*** Opening of Recorded information ***

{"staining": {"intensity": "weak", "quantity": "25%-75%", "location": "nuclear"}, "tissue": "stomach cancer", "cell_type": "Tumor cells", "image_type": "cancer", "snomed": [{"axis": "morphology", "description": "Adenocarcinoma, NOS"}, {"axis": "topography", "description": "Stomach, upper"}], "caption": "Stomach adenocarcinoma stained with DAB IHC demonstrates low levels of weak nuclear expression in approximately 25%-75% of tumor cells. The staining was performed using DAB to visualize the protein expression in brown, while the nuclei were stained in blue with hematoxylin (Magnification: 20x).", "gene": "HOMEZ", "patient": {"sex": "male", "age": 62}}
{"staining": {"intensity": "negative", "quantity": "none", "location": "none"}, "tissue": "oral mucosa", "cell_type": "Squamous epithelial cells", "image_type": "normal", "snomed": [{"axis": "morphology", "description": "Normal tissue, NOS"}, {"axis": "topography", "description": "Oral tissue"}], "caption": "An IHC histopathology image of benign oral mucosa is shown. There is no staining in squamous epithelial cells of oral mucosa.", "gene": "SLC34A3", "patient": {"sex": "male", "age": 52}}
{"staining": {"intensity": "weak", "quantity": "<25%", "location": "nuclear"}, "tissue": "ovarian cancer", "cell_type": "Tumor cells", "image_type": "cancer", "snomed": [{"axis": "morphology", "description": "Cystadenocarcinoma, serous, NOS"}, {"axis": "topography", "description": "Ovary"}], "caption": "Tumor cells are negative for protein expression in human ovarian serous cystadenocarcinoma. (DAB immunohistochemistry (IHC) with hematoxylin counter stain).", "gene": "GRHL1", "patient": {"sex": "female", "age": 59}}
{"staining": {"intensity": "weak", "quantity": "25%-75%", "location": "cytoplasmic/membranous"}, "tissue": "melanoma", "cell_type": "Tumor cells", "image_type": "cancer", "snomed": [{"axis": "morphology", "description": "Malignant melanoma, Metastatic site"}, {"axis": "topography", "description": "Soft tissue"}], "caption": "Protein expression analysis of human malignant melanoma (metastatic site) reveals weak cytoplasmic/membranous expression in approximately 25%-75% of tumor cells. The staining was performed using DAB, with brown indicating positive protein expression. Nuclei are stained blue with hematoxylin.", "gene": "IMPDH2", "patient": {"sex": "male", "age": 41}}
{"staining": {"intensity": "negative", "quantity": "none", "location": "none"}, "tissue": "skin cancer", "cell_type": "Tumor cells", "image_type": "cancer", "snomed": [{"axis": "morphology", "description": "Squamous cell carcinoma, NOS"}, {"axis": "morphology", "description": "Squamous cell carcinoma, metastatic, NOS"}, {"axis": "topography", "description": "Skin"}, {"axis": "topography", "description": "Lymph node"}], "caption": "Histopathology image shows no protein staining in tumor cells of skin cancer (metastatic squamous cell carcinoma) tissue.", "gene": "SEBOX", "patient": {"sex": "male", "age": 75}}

*** Close of Recorded information ***

# Try it
The answer is the lines above between the line holding "cells are negative" and the line holding "expression analysis of", inclusive, each written out exactly, and no others.

# Task output
{"staining": {"intensity": "weak", "quantity": "<25%", "location": "nuclear"}, "tissue": "ovarian cancer", "cell_type": "Tumor cells", "image_type": "cancer", "snomed": [{"axis": "morphology", "description": "Cystadenocarcinoma, serous, NOS"}, {"axis": "topography", "description": "Ovary"}], "caption": "Tumor cells are negative for protein expression in human ovarian serous cystadenocarcinoma. (DAB immunohistochemistry (IHC) with hematoxylin counter stain).", "gene": "GRHL1", "patient": {"sex": "female", "age": 59}}
{"staining": {"intensity": "weak", "quantity": "25%-75%", "location": "cytoplasmic/membranous"}, "tissue": "melanoma", "cell_type": "Tumor cells", "image_type": "cancer", "snomed": [{"axis": "morphology", "description": "Malignant melanoma, Metastatic site"}, {"axis": "topography", "description": "Soft tissue"}], "caption": "Protein expression analysis of human malignant melanoma (metastatic site) reveals weak cytoplasmic/membranous expression in approximately 25%-75% of tumor cells. The staining was performed using DAB, with brown indicating positive protein expression. Nuclei are stained blue with hematoxylin.", "gene": "IMPDH2", "patient": {"sex": "male", "age": 41}}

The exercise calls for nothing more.